On Dec 24, the Workers’ Party will know how much of a fine it has to pay for not getting a permit to hold its Lunar New Year community event (WP’s definition) or trade fair (National Environment Agency’s definition). The maximum is just $1,000; the prosecution stated archly that the low quantum was probably why the WP decided to fight the case in court. For those wondering about who will pay the legal fees, the WP MPs said they would be paying out of their own pocket, and not through its controversial (my word) town council funds.
The whole exercise has been very enlightening for the way the WP tried to bring up issues surrounding the offence of not getting a permit, and for the way the prosecution tried so hard to get it to stick to the law. In fact, it had seemed obvious to me from the start that WP will lose (not because I am conspiracy-minded and think it would be “done in’’ in any case) but simply because it was required to get a permit, and it didn’t. It went ahead to hold the fair for three straight weeks although it had been warned several times to shut down. So it really looked like it was “asking for it’’.
Then I think/guess/speculate that what happened next is that WP thought it would be good to use the occasion to test the G on what sort of powers town councils really have and whether they have to comply with conditions attached by G agencies. After all, town councils have the mandate of the people to run the place – so why should so many other agencies intervene? Didn’t the G itself say as much when the town councils were proposed in 1988? Just check Hansard. The trouble is, there are laws of the land (regardless of political colouring) you have to abide by, like environmental laws, and specific laws on the power of town councils. So what does a town council’s mandate to “manage’’ the area mean? It cannot be completely unfettered, but how fettered is the question.

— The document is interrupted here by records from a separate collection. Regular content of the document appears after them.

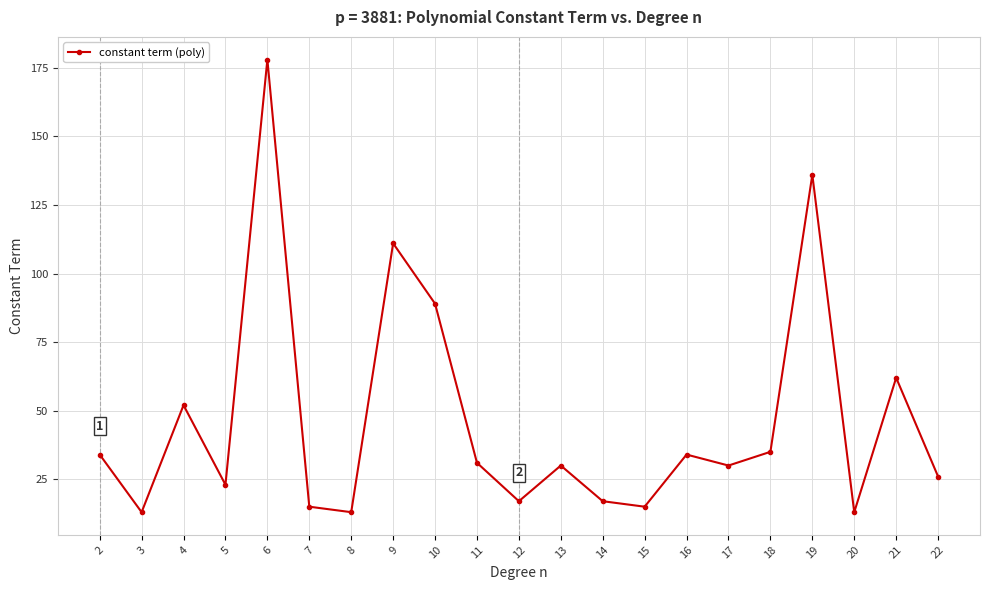

What is the difference between the maximum and second lowest values?

165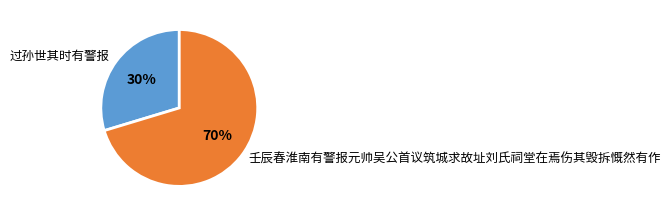

Is it true that 过孙世其时有警报 is 18% of the pie?

False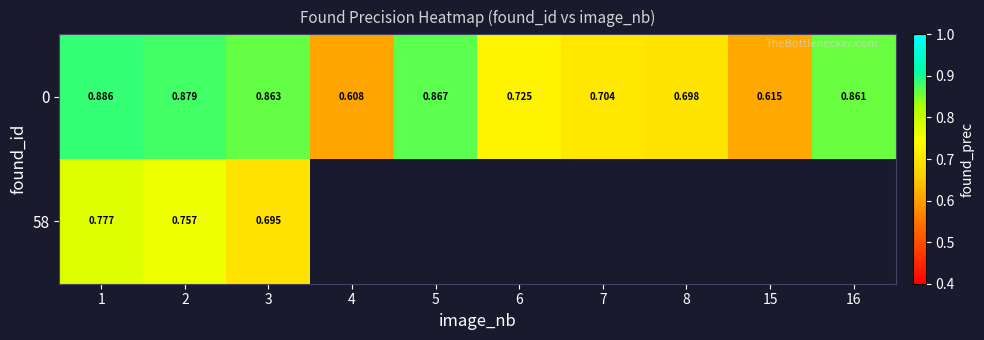

Is the value of 58 at 3 greater than the value of 0 at 4?

Yes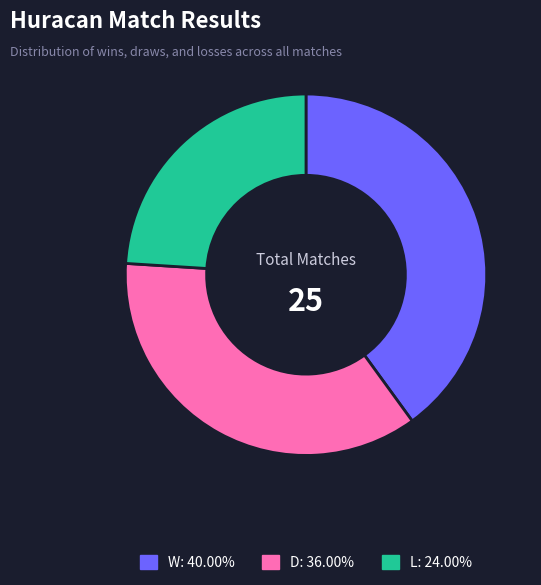

Is there a majority slice in this chart?

No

In any case, here’s a condensed version of what happened:
The WP wants to hold a Lunar New Year event in Hougang, organised by the town council. Then it thinks it had maybe better get some kind of permission from whoever/whatever agency. Better to steer out of trouble, it thinks. NEA obliges and gives a form that says “trade fair’’. But it’s not a “trade fair’’. WP thinks. We’re not organising a pasar malam! It’s only five stalls and there’s no cooked food and it’s going to be in an area that is managed by the town council! So it cancels the word “trade fair’’ and sticks “community event’’ and sends back the form.
Then the reply came: “Your forms are incomplete. Where is the “consensus from neighbourhood shopkeepers’’ and “letter of support from the Citizens’ Consultative Committee’’? The WP thinks: what the &&(%^$##! Why must we get the CCC to say okay? The CCC belongs to the PAP, which already lost to us in so many elections. And what is this “consensus’’ from shopkeepers. Yet another PAP satellite? Rubbish! Ignore it.
It holds the trade fair/community event and the NEA sends another letter and yet another and so forth, but the fair/event carries on for three weeks. By now the NEA is fedup that it has been so blithely ignored. Words are exchanged and the WP says “see you in court’’.
In fact, the WP thinks it’s good to go to court because you can bring up all sorts of issues and hopefully get them into the media. It is “open’’ court, after all. Plus, the maximum penalty is $1,000. For $1,000 and whatever legal fees, you can talk about how the G is over-stepping its limits, point to past legislative speeches which give town councils more powers than what the Act says and complain again about how the CCCs have too much say and should have NO say in places run by the opposition. That is, get out of my kingdom and let me run it for the people who elected me. It’s an alluring argument, except that it runs against the hard letters of the law. So the NEA sticks to its guns and said: You know you needed a permit, you didn’t get it and you still went ahead with it despite us telling you “Cannot’’. Other issues are irrelevant. Case closed.
The judge agreed with the prosecution. He thinks the WP went to trial really as an “afterthought’’ (It could have just paid a composition fine but didn’t want to.) I really do think it’s an open and shut case although there were reams and reams of precedents and all sorts of points of law espoused on both sides. Did the WP achieve its aim of getting a public airing? Well, only if you followed the case closely and bothered to get through all the arguments and submissions in their original form.
The WP has bigger problems on its hands and this has to do with its town council funds. It has told MOS Desmond Lee to clam up because the Auditor-General is doing the work of looking over its accounts. It will definitely say something in due course. Methinks this is a far bigger issue than whether a town council should have the ability to hold its own trade fair. When the WP is “ready’’, I hope it will be as open over its arears, deficits and handover issues as it was with its complaints about the red tape of the G. And it doesn’t have to go to court to get its side out. I think plenty of people want to hear from it.